Melichar calls it "The Alien."
Battistone has heard it all.
"I'm the guy everyone knows about, probably kind of laughs about," said the 33-year-old doubles specialist and tennis teacher from California.
But, he claims, he's simply doing what works.
On a half-decade hiatus after a playing part-time on the futures circuit, Battistone was messing around at some courts by the beach one day six years ago, "tossing the racket back and forth from one hand to another, just hitting two forehands."
Up walked Lionel Burt, the man who invented the two-handled racket.
Figuring two heads are better than one, Burt struck up a conversation with Battistone. Not long after, they came up with a new design and went into business together. Before the racket, Battistone had never risen above 800 in the doubles rankings. After the racket, he got as high as 88th.
Not surprisingly, tennis players aren't really rushing to pry these sticks off the shelves. But the two-handled models do make Battistone one of the most popular players anytime he walks into a locker room. Rafael Nadal, a true right-hander who plays tennis lefty, tried it once before a match two years ago.
Liked it. Just not that much.
"Anytime you do something that's so unbelievably different, you expect a lot of the questions, comments, the snickering and those kind of things," Battistone said.
After battling their way through the U.S. Tennis Association's playoff system to earn an unlikely spot in the U.S. Open, Melichar wouldn't trade Battistone as a doubles partner for anything.
His racket? "Ummmmmm," she said. "It works for him."
By switching from one grip to the other, Battistone says he gets full reach on each side and creates better angles on his groundstrokes and volleys.
"It gives me some advantage on different shots," he said. "The whole premise of it from the inventor's perspective is, it's more healthy to use each side of the body equally."
With Battistone fluidly switching grips, switching hands during his doubles match, it was sometimes hard to tell he's using a radically different racket.

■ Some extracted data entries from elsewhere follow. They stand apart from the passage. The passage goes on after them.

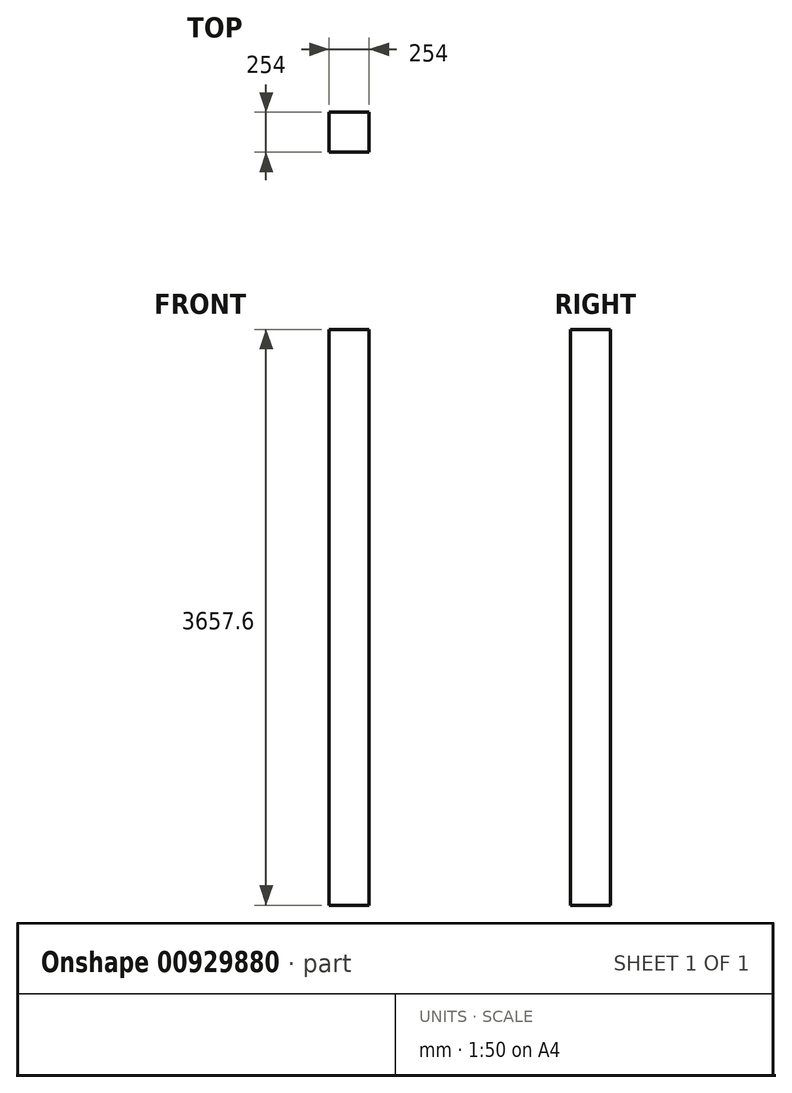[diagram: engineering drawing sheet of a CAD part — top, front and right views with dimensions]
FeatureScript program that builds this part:
annotation { "Feature Type Name" : "Feature", "Feature Type Description" : "" }
export const myFeature = defineFeature(function(context is Context, id is Id, definition is map)
    precondition{}
    {
        {
            var Q0;
            Q0=qCreatedBy(makeId("Top.planeOp"),FACE);
            var sketch = newSketch(context, id + "F0", { "sketchPlane" : qUnion([Q0])});
            skLineSegment(sketch, "E0.bottom", {"start": v(-203.31, -165.47) * mm, "end": v(50.69, -165.47) * mm});
            skLineSegment(sketch, "E0.top", {"start": v(-203.31, 88.53) * mm, "end": v(50.69, 88.53) * mm});
            skLineSegment(sketch, "E0.left", {"start": v(-203.31, -165.47) * mm, "end": v(-203.31, 88.53) * mm});
            skLineSegment(sketch, "E0.right", {"start": v(50.69, -165.47) * mm, "end": v(50.69, 88.53) * mm});
            skSolve(sketch);
        }
        {
            var Q0;
            Q0=makeQuery(id+"F0.imprint","IMPRINT",FACE,{"disambiguationData":[TD([[makeQuery(id+"F0.imprint","IMPRINT",EDGE,{"derivedFrom":sQuery(id+"F0.wireOp",EDGE,"E0.bottom")}),1.0]])]});
            extrude(context, id + "F1", {"entities" : qUnion([Q0]), "depth" : 3657.6 * mm, "offsetDistance" : 25.4 * mm});
        }
    });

That crazy jump serve is a different story: Battistone lines up about two feet behind the baseline, jumps and tosses the ball with his right hand, switches the racket over to that hand, then explodes into the ball and lands a couple of feet in the court.
"It's like a spike in volleyball," he said. "Works for me a lot of the time. But not today."
Indeed, Marrero is no stranger to the two-headed monster of Battistone and his racket. They've played before, and in the 7-6 (3), 6-3 win Friday, Marrero said he wasn't fazed by all the nonconforming action moving toward him.
"Lots of strange angles," Marrero said. "You just really have to make sure you stay very focused when his shots are coming at you."
A good strategy no matter who's on the other side of the net.
Certainly, Battistone would second that.